En Amérique du Nord, la production annuelle d’or s’élève $130,000,000 and silver of about $ actuellement à environ 100 millions de dollars. Ce rendement est dix fois supérieur à la production actuelle de l’Amérique du Sud. Le Mexique est le premier producteur d’argent et a produit 122 500 tonnes métriques au cours des quatre derniers siècles. La Colombie, le Chili, la Bolivie et le Pérou ont également été d’importants producteurs par le passé.
Références relatives à la limite Mésozoïque-Cénozoïque en Amérique du Nord
T. W. Stanton, La faune du membre marin Cannonball de la formation Lance. U. S. Geological Survey, Professional Paper 128-A, pp. 1-66, 1920.
C. Schuchert, Les formations de Lance et de Fort Union datent-elles du Mésozoïque ? Science, nouvelle série, Vol. 53, 1921, pp. 45-47.
W. Cross et F. H. Knowlton, Les formations de Lance et de Fort Union datent-elles du Mésozoïque ? Ibid., nouvelle série, Vol. 53, 1921, pp. 304-308.
W. D. Matthew, La formation de lance en boulet de canon. Ibid., nouvelle série, Vol. 54, 1921, pp. 27-29.
W. D. Matthew, Note sur la faune mammalienne cémaysienne. American Journal of Science, 5e série, Vol. 1, 1921, pp. 509-511.
W. D. Matthew, Les vertébrés fossiles et le problème Crétacé-Tertiaire.

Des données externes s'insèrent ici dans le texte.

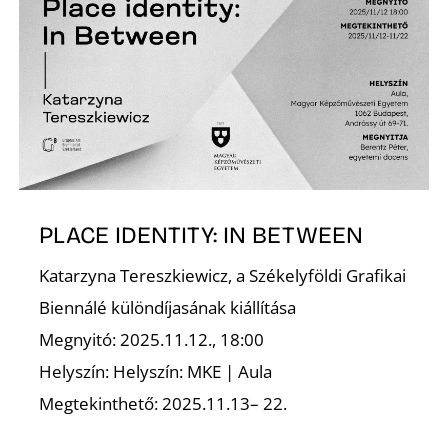
Z
PLACE IDENTITY: IN BETWEEN
Katarzyna Tereszkiewicz, a Székelyföldi Grafikai
Biennálé különdíjasának kiállítása
Megnyitó: 2025.11.12., 18:00
Helyszín: Helyszín: MKE | Aula
Megtekinthető: 2025.11.13– 22.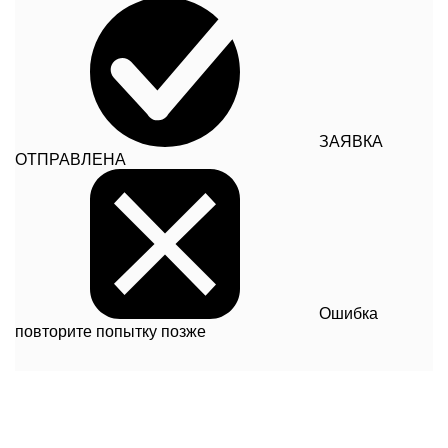
ЗАЯВКА
ОТПРАВЛЕНА
Ошибка
повторите попытку позже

Ibid., 5e série, vol. 2, 1921, pp. 209-227.
F. Ward, Le problème de la lance dans le Dakota du Sud. Ibid., 5e série, vol. 7, 1924.
J. W. Gregory, Les vallées du Rift et la géologie de l’Afrique orientale. Londres (Seeley, Service and Co.), 1921.
E. Krenkel, Die Bruchzonen Ostafrikas. Berlin (Bomtraeger), 1922.